- [WORK REQUEST]:
Carry the Supreme Court judgment in State of Punjab v. Navraj Singh forward from the point where it stops.

- [TEXT PASSAGE]:
%%
IN THE SUPREME COURT OF INDIA CRIMINAL APPELLATE JURISDICTION CRIMINAL APPEAL NO. OF 2008 (Arising out of S.L.P. (Crl.) No. 6143 of 2006) State of Punjab ... Appellant Navraj Singh ... Respondent

DR. ARIJIT PASAYAT, J.

1.     Leave granted.

2.     Challenge in this appeal is to the order passed by a learned Single Judge of the Punjab and Haryana High Court directing that the conviction of the respondent shall remained stayed during the pendency of Criminal Appeal No. 1498- SB of 2002.

3.     Background facts in a nutshell are as follows:

4.     Respondent who was working as Patwari Halqa and was convicted by learned Special Judge, Nawanshahr, Punjab for offences punishable under Sections 7 and 13(1)(d) read with Section 13(2) of the Prevention of Corruption Act, 1988 (in short `P.C. Act') and sentenced to undergo rigorous imprisonment for a period of three years and to pay a fine of Rs.2000/- with default stipulation. Against the judgment in question respondent filed the aforesaid Criminal appeal which was admitted. After admission of the appeal, respondent filed an application in terms of Section 389(1) of the Code of Criminal Procedure, 1973 (in short the `Code') read with Section 482 of the Code for suspension of the judgment of learned Special Judge.
%%
(Structured pose outputs)
%%
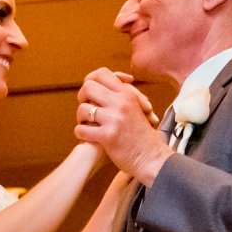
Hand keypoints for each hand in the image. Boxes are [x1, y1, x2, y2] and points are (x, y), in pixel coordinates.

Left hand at [75, 69, 170, 184]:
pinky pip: (82, 129)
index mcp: (126, 95)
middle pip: (88, 87)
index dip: (91, 80)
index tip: (91, 93)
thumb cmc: (142, 135)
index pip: (101, 73)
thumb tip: (111, 81)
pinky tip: (86, 136)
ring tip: (86, 124)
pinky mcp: (108, 136)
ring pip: (83, 109)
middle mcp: (121, 103)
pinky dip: (81, 133)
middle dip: (82, 97)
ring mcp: (114, 119)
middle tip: (87, 109)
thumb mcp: (136, 108)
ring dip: (81, 118)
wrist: (151, 158)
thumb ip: (122, 95)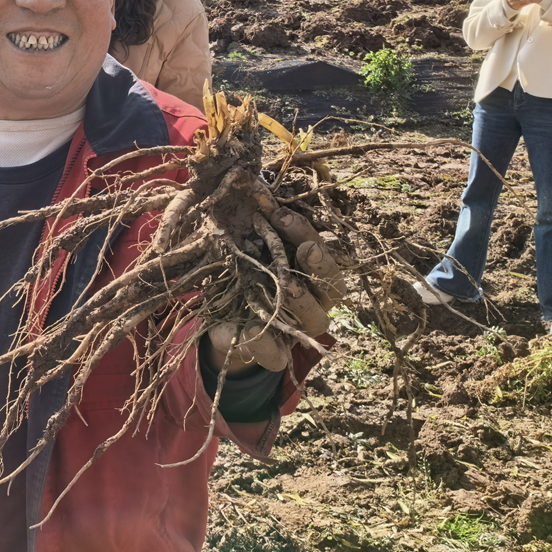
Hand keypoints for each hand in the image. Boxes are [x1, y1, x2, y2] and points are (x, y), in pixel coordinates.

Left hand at [209, 204, 346, 373]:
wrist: (220, 317)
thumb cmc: (242, 272)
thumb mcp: (247, 249)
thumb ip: (258, 229)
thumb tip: (253, 197)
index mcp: (312, 274)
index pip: (328, 256)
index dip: (312, 237)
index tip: (286, 218)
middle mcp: (314, 302)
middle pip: (331, 287)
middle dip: (319, 266)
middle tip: (307, 249)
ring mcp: (298, 329)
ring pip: (316, 319)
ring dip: (302, 301)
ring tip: (288, 287)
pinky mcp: (275, 353)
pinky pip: (277, 354)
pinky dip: (267, 343)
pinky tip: (257, 328)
%%
- [REPLY]:
5.     The High Court by order dated 27.1.2005 stayed the conviction. According to the appellant, the view expressed by this Court in K.C. Sareen v. CBI, 2 Chandigarh [2001(6) SCC 584] was not kept in view. The High Court dismissed that application only on the ground that the review of the order was not permissible.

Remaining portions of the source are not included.